Scheduling this Worklet against the Mac fleet recycles Splashtop Streamer on every endpoint where the SRStreamer daemon has dropped, so the remote support channel is restored before the user notices it left. Recurring evaluation catches the daemon any time macOS, a security tool, or a low-memory pressure event takes it down again.
Evaluation phase: The Worklet runs pgrep -x "Splashtop Streamer" on the endpoint. A live PID returns exit code 0 and marks the endpoint compliant; no remediation is scheduled. A missing process returns exit code 2, which Automox treats as non-compliant and queues the remediation script.
Remediation phase: The Worklet checks for /Library/LaunchDaemons/com.splashtop.streamer.plist. When the plist exists, it calls launchctl bootout system <plist> to tear down the daemon, sleeps 3 seconds, then calls launchctl bootstrap system <plist> to reload it in the system domain. When the plist is missing, the Worklet falls back to open -a "Splashtop Streamer" to launch the GUI application directly. After a 10-second initialization wait, pgrep -x re-checks for the process and the script exits 0 on recovery or 2 on failure.
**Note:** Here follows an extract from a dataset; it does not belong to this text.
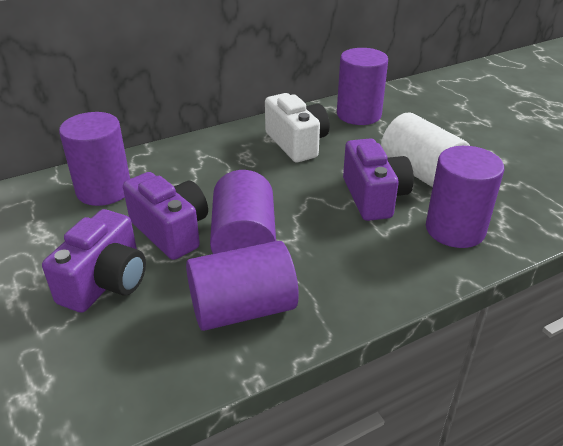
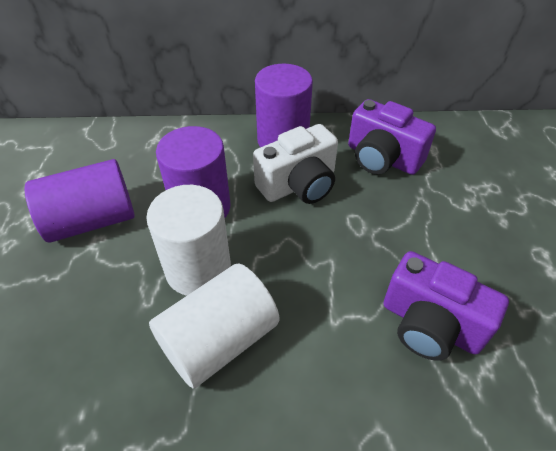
purple camera: [42,209,146,313] [123,172,208,260] [343,138,414,221] = 3 -> [348,99,436,175] [384,251,509,361] = 2
purple cylinder: [59,112,130,206] [186,241,299,331] [210,170,276,254] [337,48,388,125] [426,146,504,248] = 5 -> [25,159,135,243] [156,126,230,218] [255,64,313,147] = 3
white cylinder: [381,113,470,187] = 1 -> [146,185,231,296] [149,264,279,388] = 2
macOS endpoint with Splashtop Streamer for Mac installed and previously enrolled with the Splashtop console
/Library/LaunchDaemons/com.splashtop.streamer.plist present from a standard installer run; the Worklet falls back to launching the application if the plist is missing
Root context for the Automox agent so launchctl bootout system and launchctl bootstrap system can manage the system domain
Network reachability to relay.splashtop.com (and any region-specific Splashtop relay) for the Streamer to re-register after restart
pgrep available on the endpoint (shipped by default on macOS 10.12 Sierra and later); no extra packages required
On a successful run, pgrep -x "Splashtop Streamer" returns a live PID, the Splashtop console shows the endpoint as Online, and the Worklet exits 0. Subsequent evaluations find the process running and report compliance without applying remediation again, so the policy is safe to schedule hourly or daily on every Mac under Automox management.
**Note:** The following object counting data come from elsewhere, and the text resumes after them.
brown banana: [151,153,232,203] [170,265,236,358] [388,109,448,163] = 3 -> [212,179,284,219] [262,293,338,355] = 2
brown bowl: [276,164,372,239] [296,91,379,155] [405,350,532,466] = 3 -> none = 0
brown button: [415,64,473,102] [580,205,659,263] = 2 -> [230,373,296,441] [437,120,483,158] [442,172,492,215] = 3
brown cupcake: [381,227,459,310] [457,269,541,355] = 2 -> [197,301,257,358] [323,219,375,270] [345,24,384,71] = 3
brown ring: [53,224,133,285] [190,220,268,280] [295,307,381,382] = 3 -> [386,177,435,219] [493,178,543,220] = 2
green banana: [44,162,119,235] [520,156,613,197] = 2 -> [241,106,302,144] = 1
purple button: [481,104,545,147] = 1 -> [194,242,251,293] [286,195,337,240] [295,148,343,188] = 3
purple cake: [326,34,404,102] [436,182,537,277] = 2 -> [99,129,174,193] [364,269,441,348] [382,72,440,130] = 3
Validate by reviewing the policy run output for the "Splashtop Streamer restarted successfully" line, then confirm the endpoint appears as Online in the Splashtop console and that a test remote session connects. If the Worklet exits 2, inspect /var/log/system.log for launchctl errors, confirm that the LaunchDaemon plist is owned by root:wheel with mode 0644, and verify that the Splashtop Streamer application bundle is intact under /Applications. A persistent exit 2 across reboots usually points to a corrupt installation; pair this Worklet with the Splashtop Streamer install or repair Worklet to recover those endpoints.